Problem.
Rewrite the records from the start through the line containing "-- no overlap.", inclusive, as a Markdown table with columns named Number and Record line, one row per line and blank lines left out.

[Dataset items]

§

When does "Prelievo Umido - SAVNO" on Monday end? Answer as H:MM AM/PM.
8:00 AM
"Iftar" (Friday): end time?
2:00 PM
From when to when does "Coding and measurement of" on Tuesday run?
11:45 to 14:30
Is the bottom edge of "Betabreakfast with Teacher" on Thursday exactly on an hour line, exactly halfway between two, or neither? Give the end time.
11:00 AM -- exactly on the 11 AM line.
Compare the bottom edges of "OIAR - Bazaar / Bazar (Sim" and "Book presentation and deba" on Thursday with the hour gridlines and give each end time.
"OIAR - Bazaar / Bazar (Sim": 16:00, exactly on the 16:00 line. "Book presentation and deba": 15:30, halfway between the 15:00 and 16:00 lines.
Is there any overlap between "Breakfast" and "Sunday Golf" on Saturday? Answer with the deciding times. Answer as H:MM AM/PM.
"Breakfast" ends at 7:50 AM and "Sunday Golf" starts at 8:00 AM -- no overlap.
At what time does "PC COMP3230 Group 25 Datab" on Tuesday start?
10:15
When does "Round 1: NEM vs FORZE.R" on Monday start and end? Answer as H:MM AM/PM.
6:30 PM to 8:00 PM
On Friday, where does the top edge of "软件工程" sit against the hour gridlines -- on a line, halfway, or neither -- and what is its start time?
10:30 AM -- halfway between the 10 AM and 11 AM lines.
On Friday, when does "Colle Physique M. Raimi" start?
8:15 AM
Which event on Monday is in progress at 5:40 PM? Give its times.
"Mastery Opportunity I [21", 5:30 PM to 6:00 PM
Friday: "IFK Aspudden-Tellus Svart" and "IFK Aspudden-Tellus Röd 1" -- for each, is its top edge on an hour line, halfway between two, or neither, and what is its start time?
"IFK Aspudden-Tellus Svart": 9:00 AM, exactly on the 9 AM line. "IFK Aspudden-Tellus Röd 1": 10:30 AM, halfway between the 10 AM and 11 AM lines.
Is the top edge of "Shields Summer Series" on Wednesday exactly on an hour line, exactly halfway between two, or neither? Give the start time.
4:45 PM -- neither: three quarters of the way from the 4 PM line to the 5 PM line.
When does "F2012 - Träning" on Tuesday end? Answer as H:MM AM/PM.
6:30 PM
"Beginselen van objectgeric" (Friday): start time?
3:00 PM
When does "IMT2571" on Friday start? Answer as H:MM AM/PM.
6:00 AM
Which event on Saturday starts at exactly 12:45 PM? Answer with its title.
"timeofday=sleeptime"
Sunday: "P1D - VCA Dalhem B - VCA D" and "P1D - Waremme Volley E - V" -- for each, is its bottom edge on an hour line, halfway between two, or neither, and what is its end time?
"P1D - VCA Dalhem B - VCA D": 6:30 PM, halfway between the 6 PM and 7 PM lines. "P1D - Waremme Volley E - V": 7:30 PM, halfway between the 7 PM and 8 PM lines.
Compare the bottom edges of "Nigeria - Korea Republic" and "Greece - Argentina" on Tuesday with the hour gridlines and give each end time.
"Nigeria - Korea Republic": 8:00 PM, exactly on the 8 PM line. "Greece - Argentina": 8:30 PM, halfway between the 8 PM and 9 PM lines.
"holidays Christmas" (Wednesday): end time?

§

Solution to this problem.
| Number | Record line |
|---|---|
| 1 | When does "Prelievo Umido - SAVNO" on Monday end? Answer as H:MM AM/PM. |
| 2 | 8:00 AM |
| 3 | "Iftar" (Friday): end time? |
| 4 | 2:00 PM |
| 5 | From when to when does "Coding and measurement of" on Tuesday run? |
| 6 | 11:45 to 14:30 |
| 7 | Is the bottom edge of "Betabreakfast with Teacher" on Thursday exactly on an hour line, exactly halfway between two, or neither? Give the end time. |
| 8 | 11:00 AM -- exactly on the 11 AM line. |
| 9 | Compare the bottom edges of "OIAR - Bazaar / Bazar (Sim" and "Book presentation and deba" on Thursday with the hour gridlines and give each end time. |
| 10 | "OIAR - Bazaar / Bazar (Sim": 16:00, exactly on the 16:00 line. "Book presentation and deba": 15:30, halfway between the 15:00 and 16:00 lines. |
| 11 | Is there any overlap between "Breakfast" and "Sunday Golf" on Saturday? Answer with the deciding times. Answer as H:MM AM/PM. |
| 12 | "Breakfast" ends at 7:50 AM and "Sunday Golf" starts at 8:00 AM -- no overlap. |